- AIM OF THE EXERCISE:
Reproduce the stretch of the material from its start through the line containing "Total Price", both ends included.

- TASK DATA:
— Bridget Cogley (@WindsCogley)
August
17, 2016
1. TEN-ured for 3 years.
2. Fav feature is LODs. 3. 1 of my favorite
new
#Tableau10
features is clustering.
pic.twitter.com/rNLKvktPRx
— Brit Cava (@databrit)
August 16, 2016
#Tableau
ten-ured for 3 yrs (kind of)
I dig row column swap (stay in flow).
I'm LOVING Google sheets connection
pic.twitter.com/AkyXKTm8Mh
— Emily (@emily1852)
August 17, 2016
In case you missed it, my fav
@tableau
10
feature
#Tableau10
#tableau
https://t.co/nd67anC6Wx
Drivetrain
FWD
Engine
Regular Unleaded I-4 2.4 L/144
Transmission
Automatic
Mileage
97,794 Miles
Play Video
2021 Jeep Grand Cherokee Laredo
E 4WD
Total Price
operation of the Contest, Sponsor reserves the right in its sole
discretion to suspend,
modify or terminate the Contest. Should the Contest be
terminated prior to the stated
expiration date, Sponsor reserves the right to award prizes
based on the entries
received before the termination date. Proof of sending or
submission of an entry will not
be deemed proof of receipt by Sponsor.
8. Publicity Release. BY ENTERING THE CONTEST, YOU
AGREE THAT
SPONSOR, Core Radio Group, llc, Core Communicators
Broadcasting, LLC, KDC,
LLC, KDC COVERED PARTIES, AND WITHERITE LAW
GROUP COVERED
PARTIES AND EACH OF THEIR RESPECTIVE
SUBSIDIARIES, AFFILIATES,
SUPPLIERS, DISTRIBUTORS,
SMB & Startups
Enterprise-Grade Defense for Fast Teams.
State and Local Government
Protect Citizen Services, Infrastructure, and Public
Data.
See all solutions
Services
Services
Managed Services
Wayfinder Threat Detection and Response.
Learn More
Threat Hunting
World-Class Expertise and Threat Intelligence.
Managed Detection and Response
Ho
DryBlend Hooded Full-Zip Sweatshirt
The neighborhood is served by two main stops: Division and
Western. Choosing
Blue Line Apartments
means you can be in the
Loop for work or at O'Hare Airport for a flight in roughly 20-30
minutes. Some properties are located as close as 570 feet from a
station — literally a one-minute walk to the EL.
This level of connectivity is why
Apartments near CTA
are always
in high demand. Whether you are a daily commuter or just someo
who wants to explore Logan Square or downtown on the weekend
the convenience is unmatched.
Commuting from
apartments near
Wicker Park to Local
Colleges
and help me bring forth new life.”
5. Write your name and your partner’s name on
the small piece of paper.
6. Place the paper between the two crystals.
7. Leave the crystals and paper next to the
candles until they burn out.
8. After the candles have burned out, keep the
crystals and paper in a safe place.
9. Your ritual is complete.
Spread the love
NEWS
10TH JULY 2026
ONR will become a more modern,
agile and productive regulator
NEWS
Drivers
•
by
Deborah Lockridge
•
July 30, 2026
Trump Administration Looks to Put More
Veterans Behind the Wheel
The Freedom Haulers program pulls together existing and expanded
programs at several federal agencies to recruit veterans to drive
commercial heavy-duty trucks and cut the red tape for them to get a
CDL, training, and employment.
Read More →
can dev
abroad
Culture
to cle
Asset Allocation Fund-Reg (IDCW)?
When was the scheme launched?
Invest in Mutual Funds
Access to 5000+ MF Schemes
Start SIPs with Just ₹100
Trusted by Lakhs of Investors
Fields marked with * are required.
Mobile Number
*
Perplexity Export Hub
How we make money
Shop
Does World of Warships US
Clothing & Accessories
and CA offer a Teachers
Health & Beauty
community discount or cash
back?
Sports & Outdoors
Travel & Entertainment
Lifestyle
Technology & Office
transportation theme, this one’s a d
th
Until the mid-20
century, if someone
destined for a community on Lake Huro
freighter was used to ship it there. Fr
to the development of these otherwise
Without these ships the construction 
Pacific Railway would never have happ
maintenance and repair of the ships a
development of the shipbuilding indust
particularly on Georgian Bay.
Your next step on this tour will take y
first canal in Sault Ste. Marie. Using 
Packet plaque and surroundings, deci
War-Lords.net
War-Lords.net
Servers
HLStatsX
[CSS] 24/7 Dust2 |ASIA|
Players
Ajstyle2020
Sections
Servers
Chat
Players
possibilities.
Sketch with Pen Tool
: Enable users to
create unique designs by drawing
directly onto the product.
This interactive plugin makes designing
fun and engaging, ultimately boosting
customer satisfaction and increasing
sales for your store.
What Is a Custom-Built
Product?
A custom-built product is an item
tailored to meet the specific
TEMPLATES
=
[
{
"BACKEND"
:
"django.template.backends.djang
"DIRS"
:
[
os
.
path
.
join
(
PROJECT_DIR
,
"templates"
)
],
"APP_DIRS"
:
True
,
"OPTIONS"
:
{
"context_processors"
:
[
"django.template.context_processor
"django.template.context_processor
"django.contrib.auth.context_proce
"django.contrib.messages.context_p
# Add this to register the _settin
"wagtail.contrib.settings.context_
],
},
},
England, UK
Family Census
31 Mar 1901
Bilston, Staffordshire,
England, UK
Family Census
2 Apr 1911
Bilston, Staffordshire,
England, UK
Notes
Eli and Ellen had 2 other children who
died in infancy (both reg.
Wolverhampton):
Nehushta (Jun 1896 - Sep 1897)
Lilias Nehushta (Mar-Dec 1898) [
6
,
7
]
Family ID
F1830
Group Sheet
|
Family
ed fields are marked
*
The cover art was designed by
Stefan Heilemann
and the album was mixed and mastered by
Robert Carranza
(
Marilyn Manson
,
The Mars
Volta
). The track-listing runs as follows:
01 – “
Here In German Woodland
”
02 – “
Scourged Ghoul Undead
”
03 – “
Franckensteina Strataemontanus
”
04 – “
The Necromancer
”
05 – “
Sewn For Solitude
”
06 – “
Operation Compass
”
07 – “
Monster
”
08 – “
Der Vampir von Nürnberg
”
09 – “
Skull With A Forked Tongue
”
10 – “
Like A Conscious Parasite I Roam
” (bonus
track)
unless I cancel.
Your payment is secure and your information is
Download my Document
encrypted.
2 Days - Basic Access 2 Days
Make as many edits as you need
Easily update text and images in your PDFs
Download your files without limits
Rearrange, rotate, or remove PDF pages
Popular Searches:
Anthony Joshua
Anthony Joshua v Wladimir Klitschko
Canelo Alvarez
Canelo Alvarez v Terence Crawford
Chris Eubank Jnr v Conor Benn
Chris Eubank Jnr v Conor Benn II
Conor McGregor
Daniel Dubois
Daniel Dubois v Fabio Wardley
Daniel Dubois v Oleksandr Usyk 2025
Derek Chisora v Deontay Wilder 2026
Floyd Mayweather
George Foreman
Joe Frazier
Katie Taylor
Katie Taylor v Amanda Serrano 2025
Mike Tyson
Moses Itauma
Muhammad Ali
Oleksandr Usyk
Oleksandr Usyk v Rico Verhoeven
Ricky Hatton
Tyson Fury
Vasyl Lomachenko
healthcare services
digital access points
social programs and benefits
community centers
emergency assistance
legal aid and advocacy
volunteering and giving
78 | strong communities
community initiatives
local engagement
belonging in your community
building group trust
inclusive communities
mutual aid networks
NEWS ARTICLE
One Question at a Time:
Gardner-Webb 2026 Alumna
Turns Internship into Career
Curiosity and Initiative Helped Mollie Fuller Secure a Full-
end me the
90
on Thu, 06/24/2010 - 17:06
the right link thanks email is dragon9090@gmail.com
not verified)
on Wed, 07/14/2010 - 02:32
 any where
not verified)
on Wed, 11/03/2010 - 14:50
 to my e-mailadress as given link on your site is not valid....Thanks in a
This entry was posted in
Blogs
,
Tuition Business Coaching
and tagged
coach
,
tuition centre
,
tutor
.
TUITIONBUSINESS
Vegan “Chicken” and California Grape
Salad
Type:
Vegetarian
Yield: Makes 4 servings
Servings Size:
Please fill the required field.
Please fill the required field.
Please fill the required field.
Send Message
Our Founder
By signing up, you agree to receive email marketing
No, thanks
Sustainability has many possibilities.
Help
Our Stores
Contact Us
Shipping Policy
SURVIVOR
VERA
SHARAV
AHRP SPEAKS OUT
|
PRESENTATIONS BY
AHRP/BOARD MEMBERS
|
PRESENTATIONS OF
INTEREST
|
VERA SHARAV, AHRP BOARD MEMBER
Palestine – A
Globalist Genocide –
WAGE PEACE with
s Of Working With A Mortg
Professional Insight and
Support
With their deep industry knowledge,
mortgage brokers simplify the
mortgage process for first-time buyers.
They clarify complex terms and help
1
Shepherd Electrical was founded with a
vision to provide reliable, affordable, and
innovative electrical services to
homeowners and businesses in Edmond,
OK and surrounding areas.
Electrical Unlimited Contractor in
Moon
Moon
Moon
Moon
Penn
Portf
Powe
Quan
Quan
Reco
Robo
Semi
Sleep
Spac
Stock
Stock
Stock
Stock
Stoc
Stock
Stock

- OUTPUT FOR THIS EXERCISE:
— Bridget Cogley (@WindsCogley)
August
17, 2016
1. TEN-ured for 3 years.
2. Fav feature is LODs. 3. 1 of my favorite
new
#Tableau10
features is clustering.
pic.twitter.com/rNLKvktPRx
— Brit Cava (@databrit)
August 16, 2016
#Tableau
ten-ured for 3 yrs (kind of)
I dig row column swap (stay in flow).
I'm LOVING Google sheets connection
pic.twitter.com/AkyXKTm8Mh
— Emily (@emily1852)
August 17, 2016
In case you missed it, my fav
@tableau
10
feature
#Tableau10
#tableau
https://t.co/nd67anC6Wx
Drivetrain
FWD
Engine
Regular Unleaded I-4 2.4 L/144
Transmission
Automatic
Mileage
97,794 Miles
Play Video
2021 Jeep Grand Cherokee Laredo
E 4WD
Total Price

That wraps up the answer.